(Saved entries)
BEGIN

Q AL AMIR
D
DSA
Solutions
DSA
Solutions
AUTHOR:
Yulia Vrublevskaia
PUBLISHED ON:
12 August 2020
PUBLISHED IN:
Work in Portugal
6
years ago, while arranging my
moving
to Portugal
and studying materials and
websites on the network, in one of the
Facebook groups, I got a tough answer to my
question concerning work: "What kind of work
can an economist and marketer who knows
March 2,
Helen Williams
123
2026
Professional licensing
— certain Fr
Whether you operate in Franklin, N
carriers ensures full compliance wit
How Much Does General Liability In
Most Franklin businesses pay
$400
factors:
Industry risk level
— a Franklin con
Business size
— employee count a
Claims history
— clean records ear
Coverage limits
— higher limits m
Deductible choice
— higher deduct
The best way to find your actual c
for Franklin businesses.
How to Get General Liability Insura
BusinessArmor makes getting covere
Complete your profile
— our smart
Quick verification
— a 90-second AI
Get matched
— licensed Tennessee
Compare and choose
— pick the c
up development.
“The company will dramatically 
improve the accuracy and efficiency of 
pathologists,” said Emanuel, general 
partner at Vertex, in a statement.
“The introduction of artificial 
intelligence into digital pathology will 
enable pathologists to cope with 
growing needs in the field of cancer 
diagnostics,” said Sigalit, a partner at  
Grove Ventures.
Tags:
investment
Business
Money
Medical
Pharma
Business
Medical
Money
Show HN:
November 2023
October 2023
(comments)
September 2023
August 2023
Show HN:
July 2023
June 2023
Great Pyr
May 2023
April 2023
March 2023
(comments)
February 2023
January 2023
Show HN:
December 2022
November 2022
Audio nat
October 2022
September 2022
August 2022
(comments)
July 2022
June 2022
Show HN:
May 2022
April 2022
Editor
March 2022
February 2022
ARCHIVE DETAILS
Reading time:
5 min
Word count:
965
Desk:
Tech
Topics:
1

END

[Assignment]:
Print out the records exactly as they were entered.

[Response below]:
Q AL AMIR
D
DSA
Solutions
DSA
Solutions
AUTHOR:
Yulia Vrublevskaia
PUBLISHED ON:
12 August 2020
PUBLISHED IN:
Work in Portugal
6
years ago, while arranging my
moving
to Portugal
and studying materials and
websites on the network, in one of the
Facebook groups, I got a tough answer to my
question concerning work: "What kind of work
can an economist and marketer who knows
March 2,
Helen Williams
123
2026
Professional licensing
— certain Fr
Whether you operate in Franklin, N
carriers ensures full compliance wit
How Much Does General Liability In
Most Franklin businesses pay
$400
factors:
Industry risk level
— a Franklin con
Business size
— employee count a
Claims history
— clean records ear
Coverage limits
— higher limits m
Deductible choice
— higher deduct
The best way to find your actual c
for Franklin businesses.
How to Get General Liability Insura
BusinessArmor makes getting covere
Complete your profile
— our smart
Quick verification
— a 90-second AI
Get matched
— licensed Tennessee
Compare and choose
— pick the c
up development.
“The company will dramatically 
improve the accuracy and efficiency of 
pathologists,” said Emanuel, general 
partner at Vertex, in a statement.
“The introduction of artificial 
intelligence into digital pathology will 
enable pathologists to cope with 
growing needs in the field of cancer 
diagnostics,” said Sigalit, a partner at  
Grove Ventures.
Tags:
investment
Business
Money
Medical
Pharma
Business
Medical
Money
Show HN:
November 2023
October 2023
(comments)
September 2023
August 2023
Show HN:
July 2023
June 2023
Great Pyr
May 2023
April 2023
March 2023
(comments)
February 2023
January 2023
Show HN:
December 2022
November 2022
Audio nat
October 2022
September 2022
August 2022
(comments)
July 2022
June 2022
Show HN:
May 2022
April 2022
Editor
March 2022
February 2022
ARCHIVE DETAILS
Reading time:
5 min
Word count:
965
Desk:
Tech
Topics:
1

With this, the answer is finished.